Document extract:

The Mahogany Drift Mine is original to Beamish, having opened in 1855 and after closing, was brought back into use in 1921 to transport coal from Beamish Park Drift to Beamish Cophill Colliery. It opened as a museum display in 1979. Included in the display is the winding engine and a short section of trackway used to transport tubs of coal to the surface, and a mine office. Visitor access into the mine shaft is by guided tour.

 

Lamp cabin

The Lamp Cabin opened in 2009, and is a recreation of a typical design used in collieries to house safety lamps, a necessary piece of equipment for miners although were not required in the Mahogany Drift Mine, due to it being gas-free. The building is split into two main rooms; in one half, the lamp cabin interior is recreated, with a collection of lamps on shelves, and the system of safety tokens used to track which miners were underground. Included in the display is a 1927 Hailwood and Ackroyd lamp-cleaning machine sourced from Morrison Busty Colliery in Annfield Plain. In the second room is an educational display, i.e., not a period interior.

 

Colliery railways

The colliery features both a standard gauge railway, representing how coal was transported to its onward destination, and narrow-gauge typically used by Edwardian collieries for internal purposes. The standard gauge railway is laid out to serve the deep mine - wagons being loaded by dropping coal from the heapstead - and runs out of the yard to sidings laid out along the northern-edge of the Pit Village.

Information shown:

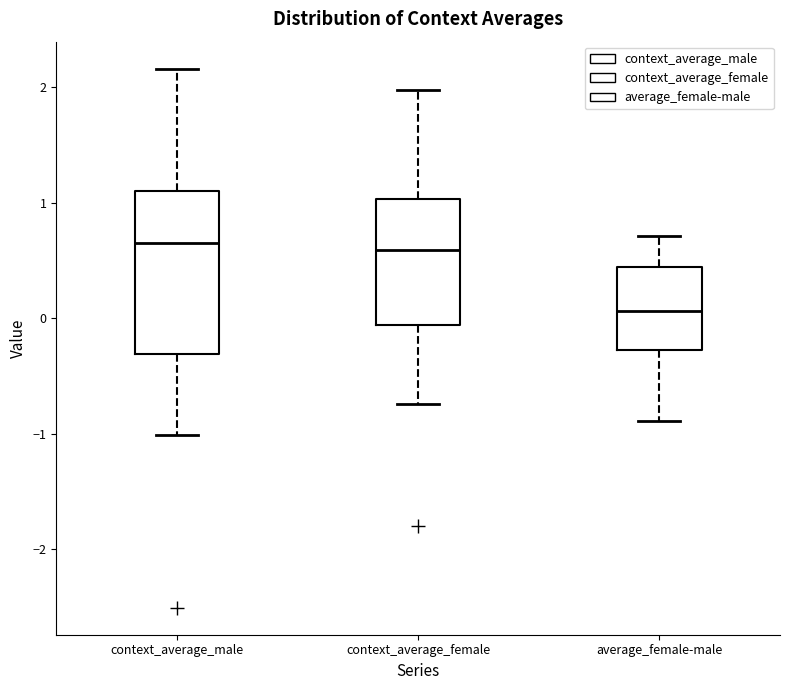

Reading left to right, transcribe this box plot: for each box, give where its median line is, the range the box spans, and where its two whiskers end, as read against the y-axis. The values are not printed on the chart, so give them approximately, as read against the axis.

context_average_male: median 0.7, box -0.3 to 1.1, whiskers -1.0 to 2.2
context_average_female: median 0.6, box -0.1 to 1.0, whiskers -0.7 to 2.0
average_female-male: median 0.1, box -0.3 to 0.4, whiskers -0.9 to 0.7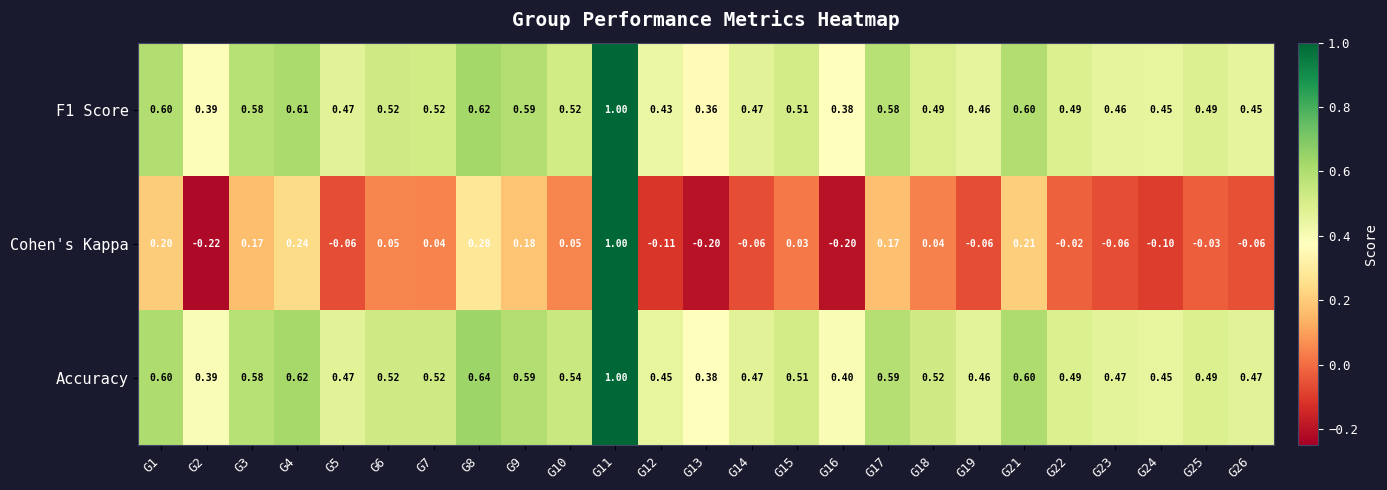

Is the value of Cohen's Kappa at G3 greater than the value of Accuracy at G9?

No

* * *

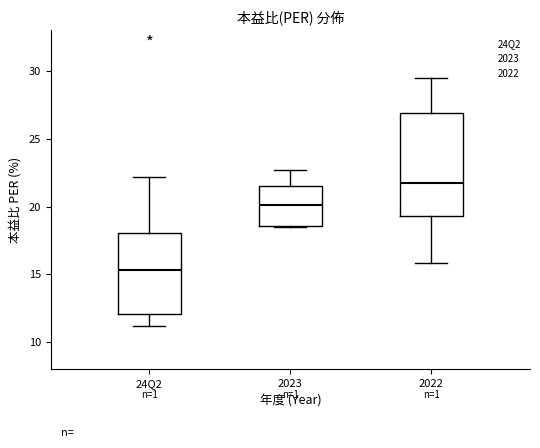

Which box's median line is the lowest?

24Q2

Exercises:
**1.** Write out the passage about the Beamish colliery, starting with "Colliery railways" and going on through "the Pit Village.".
**2.** Pick up the passage about the Beamish colliery where it stops and keep it going.
The listing isn't needed for anything here.

Expected responses:
**1.**
Colliery railways

The colliery features both a standard gauge railway, representing how coal was transported to its onward destination, and narrow-gauge typically used by Edwardian collieries for internal purposes. The standard gauge railway is laid out to serve the deep mine - wagons being loaded by dropping coal from the heapstead - and runs out of the yard to sidings laid out along the northern-edge of the Pit Village.

**2.**
The standard gauge railway has two engine sheds in the colliery yard, the smaller brick, wood and metal structure being an operational building; the larger brick-built structure is presented as Beamish Engine Works, a reconstruction of an engine shed formerly at Beamish 2nd Pit. Used for locomotive and stock storage, it is a long, single track shed featuring a servicing pit for part of its length. Visitors can walk along the full length in a segregated corridor. A third engine shed in brick (lower half) and corrugated iron has been constructed at the southern end of the yard, on the other side of the heapstead to the other two sheds, and is used for both narrow and standard gauge vehicles (on one road), although it is not connected to either system - instead being fed by low-loaders and used for long-term storage only.

 

The narrow gauge railway is serviced by a corrugate iron engine shed, and is being expanded to eventually encompass several sidings.

 

There are a number of industrial steam locomotives (including rare examples by Stephen Lewin from Seaham and Black, Hawthorn & Co) and many chaldron wagons, the region's traditional type of colliery railway rolling stock, which became a symbol of Beamish Museum. The locomotive Coffee Pot No 1 is often in steam during the summer.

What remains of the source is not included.